US Lusitanos Saint-Maur
- Full name: Union Sportive Lusitanos Saint-Maur
- Nickname: Les Lusitanos
- Founded: 1966; 60 years ago
- Ground: Stade Adolphe-Chéron, Saint-Maur-des-Fossés
- Capacity: 3,500
- Chairman: Arthur Machado
- Manager: Adérito Moreira
- League: National 1 Group C
- 2024–25: National 3 Group G, 1st (Promoted)
- Website: uslusitanos.fr
| Home colours | Away colours |

= US Lusitanos Saint-Maur =

Association football club in France

Union Sportive Lusitanos Saint-Maur or US Lusitanos Saint-Maur is a French football club based in Saint-Maur-des-Fossés, Val-de-Marne, the southeastern suburbs of Paris.

The club was founded in 1966 by Portuguese immigrants who worked in a factory in the town. They play their games at the Stade Adolphe-Chéron. They have twice reached the Championnat National, the third level of French football, and in 2002 they reached the round of 16 in the Coupe de France.

As of the 2026–27 season, the club plays in Championnat National 1, the fourth level of French football.

==History==
US Lusitanos Saint-Maur was founded in 1966 by José Lebre, amongst the Portuguese immigrant community in the town of Saint-Maur-des-Fossés. Initially the club consisted entirely of first generation Portuguese, but before long it needed to recruit second generation immigrants with French nationality in order to expand.

In 1975 Armand Lopes, one of the sponsors of the club, took over and set goals for the club to rise up to the national leagues within five years. This took longer than planned, but they arrived in the newly formed National 3 in 1993, as champions of the Division d'Honneur in the Paris region. They gained promotion to National 2 the following season, and two seasons later reached Championnat National, the highest amateur division in the country.

After finishing fourth at the first attempt, the club moved up and down between the Championnat National and Championnat de France Amateur, as National 2 had now become. In the 2001–02 season, back in the Championnat National, they reached the last 16 of the Coupe de France, beating Ligue 1 side Girondins de Bordeaux in the round of 32.

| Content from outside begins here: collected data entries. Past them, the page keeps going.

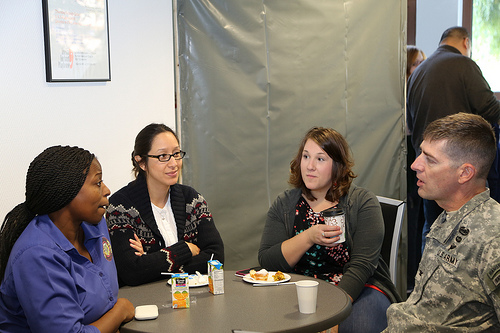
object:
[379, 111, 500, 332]
man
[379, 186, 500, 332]
military uniform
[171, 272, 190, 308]
juice carton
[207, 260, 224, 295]
juice carton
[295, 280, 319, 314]
cup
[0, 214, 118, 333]
shirt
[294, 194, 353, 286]
shirt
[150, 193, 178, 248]
shirt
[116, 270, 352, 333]
table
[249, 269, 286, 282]
food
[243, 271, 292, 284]
plate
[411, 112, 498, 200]
head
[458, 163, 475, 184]
ear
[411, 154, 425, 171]
nose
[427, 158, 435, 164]
eye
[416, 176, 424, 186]
mouth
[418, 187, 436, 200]
chin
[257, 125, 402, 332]
woman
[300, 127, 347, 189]
head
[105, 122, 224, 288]
woman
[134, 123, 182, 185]
head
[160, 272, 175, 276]
straw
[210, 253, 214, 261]
straw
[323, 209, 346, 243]
cup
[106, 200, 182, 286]
arms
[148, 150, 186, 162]
glasses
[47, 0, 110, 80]
picture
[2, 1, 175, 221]
wall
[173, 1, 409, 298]
plastic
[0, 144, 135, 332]
woman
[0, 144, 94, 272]
braided hair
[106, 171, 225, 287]
sweater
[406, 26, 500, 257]
man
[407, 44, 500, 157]
shirt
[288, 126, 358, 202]
hair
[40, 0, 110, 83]
picture frame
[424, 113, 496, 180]
hair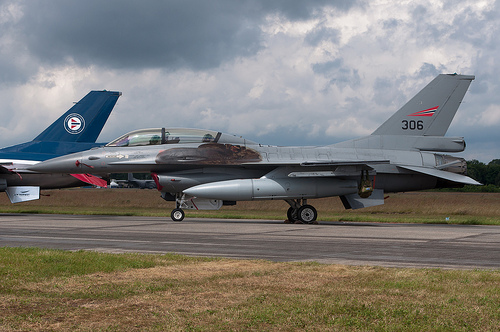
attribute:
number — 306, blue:
[400, 120, 428, 134]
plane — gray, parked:
[28, 71, 485, 223]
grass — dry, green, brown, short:
[4, 251, 499, 331]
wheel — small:
[170, 202, 185, 223]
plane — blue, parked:
[4, 89, 121, 195]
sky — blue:
[1, 3, 499, 168]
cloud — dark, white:
[226, 52, 352, 124]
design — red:
[408, 105, 439, 120]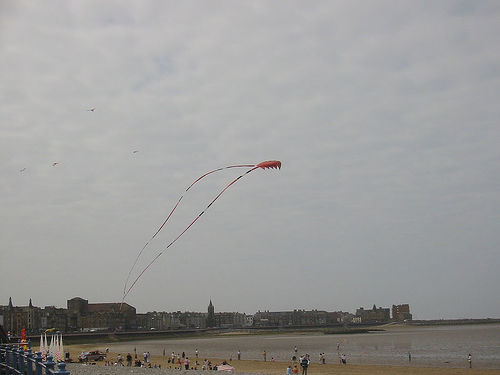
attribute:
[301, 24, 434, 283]
clouds — white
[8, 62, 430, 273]
sky — blue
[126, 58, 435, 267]
clouds — white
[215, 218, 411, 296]
clouds — white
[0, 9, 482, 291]
sky — blue, bue, hazy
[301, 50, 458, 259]
clouds — white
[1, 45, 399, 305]
clouds — white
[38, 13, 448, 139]
clouds — white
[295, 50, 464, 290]
clouds — white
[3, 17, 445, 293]
sky — blue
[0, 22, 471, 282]
clouds — white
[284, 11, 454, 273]
clouds — white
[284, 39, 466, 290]
clouds — white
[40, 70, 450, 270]
clouds — white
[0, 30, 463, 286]
sky — blue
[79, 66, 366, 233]
clouds — white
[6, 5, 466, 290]
clouds — white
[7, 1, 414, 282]
clouds — white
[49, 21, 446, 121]
clouds — white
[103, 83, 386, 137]
clouds — wispy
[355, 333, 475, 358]
waters — calm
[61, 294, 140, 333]
building — tall, brown, apartment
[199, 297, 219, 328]
tower — grey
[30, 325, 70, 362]
fountain — big, white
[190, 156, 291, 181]
kite — big, orange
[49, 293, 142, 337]
building — large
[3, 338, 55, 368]
railing — cement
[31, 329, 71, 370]
decorations — tall, white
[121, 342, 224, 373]
crowd — people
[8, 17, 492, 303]
sky — blue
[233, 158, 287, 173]
kite — red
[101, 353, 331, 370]
people — standing on a beach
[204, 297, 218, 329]
tall building — near the sea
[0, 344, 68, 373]
poled railing — near the beach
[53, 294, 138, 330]
brown building — large, near sea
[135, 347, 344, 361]
water — on the edge of a beach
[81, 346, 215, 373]
sand — on the beach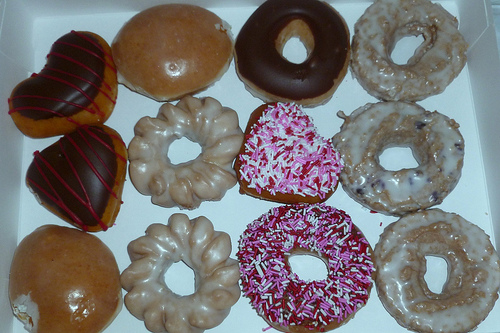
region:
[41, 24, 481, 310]
many donuts in box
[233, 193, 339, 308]
red and white sprinkles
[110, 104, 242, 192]
brown iced crullers in box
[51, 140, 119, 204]
heart shaped donuts in box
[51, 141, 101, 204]
red and brown icing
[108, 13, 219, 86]
jelly filled glazed donuts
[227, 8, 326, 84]
ring donut with brown icing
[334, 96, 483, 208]
ring donuts with raisins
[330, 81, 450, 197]
iced donut with raisins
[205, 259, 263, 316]
Heart shaped donut with sprinkles.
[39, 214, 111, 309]
Heart shaped donut with sprinkles.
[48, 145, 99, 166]
Heart shaped donut with sprinkles.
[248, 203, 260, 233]
part of a table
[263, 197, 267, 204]
edge of a box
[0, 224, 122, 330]
glazed filled doughnute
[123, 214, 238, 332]
white glazed spiral doughnut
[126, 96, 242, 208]
white glazed spiral doughnut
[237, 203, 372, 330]
doughnut with white and pink sprinkles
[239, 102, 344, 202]
heart-shaped doughnut with white and pink sprinkles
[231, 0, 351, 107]
chocolate covered doughnut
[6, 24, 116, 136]
heart-shaped doughnut with chocolate glaze and red drizzle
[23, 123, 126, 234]
heart-shaped doughnut with chocolate glaze and red drizzle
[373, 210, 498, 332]
white glazed doughnut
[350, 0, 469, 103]
white glazed doughnut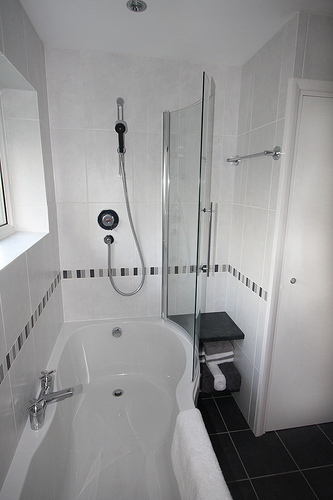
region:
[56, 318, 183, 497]
Very clean looking white bath tub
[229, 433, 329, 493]
Black square floor tiles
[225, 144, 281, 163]
Long silver towel rack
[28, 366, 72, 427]
Stainless water spicket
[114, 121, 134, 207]
Removable Shower head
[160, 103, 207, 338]
Glass curved shower door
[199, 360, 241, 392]
Neatly rolled up towels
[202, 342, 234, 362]
Stack of folded washcloths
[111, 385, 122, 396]
Stainless bathtub stopper and drain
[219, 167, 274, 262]
Large white square wall tiles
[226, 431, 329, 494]
the black tiled floor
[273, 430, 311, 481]
the lighter grout in the black tiling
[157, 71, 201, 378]
the clear glass separator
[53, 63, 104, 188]
the white tiling on the bathroom wall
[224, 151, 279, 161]
the towel rack hanging on the smaller wall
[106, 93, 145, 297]
the hand shower handle and extender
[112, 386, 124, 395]
the silver tub drain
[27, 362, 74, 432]
the silver tub faucet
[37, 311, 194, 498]
the big white tub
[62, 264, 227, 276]
the decorative tile on the wile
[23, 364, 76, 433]
BATH TUB FAUCET FIXTURE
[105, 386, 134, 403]
A BATH TUB DRAIN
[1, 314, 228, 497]
A WHITE BATH TUB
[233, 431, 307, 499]
BLACK FLOOR TILE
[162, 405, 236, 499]
A WHITE BATH MAT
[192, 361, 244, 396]
THREE ROLLED UP TOWELS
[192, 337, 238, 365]
A STACK OF WASH CLOTHS ON A SHELF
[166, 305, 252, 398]
TWO BLACK SHELVES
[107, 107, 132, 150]
A SHOWER HEAD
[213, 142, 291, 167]
A METAL TOWEL ROD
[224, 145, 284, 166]
chrome towel rack is on white wall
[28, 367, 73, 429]
chrome faucet is on white bathtub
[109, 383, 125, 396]
chrome drain is in white bathtub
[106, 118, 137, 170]
black showerhead in on white wall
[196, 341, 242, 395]
rolled towels are below black counter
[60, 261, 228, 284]
multicolored border is on white wall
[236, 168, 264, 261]
white tiles are on wall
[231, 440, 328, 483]
black tiles are on floor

They suffered another relegation back to the CFA in 2002, and due to a failed merger with US Créteil-Lusitanos and failure to properly register the team, they were administratively relegated to the Division Supérieure Régionale of the Paris region, effectively level seven of French football. They remained in regional football for more than a decade. In 2012 Arthur Machado was elected as president, restructuring the club.

The club gained promotion again to Championnat de France Amateur 2 (level 5) in 2015 and to the CFA in 2016.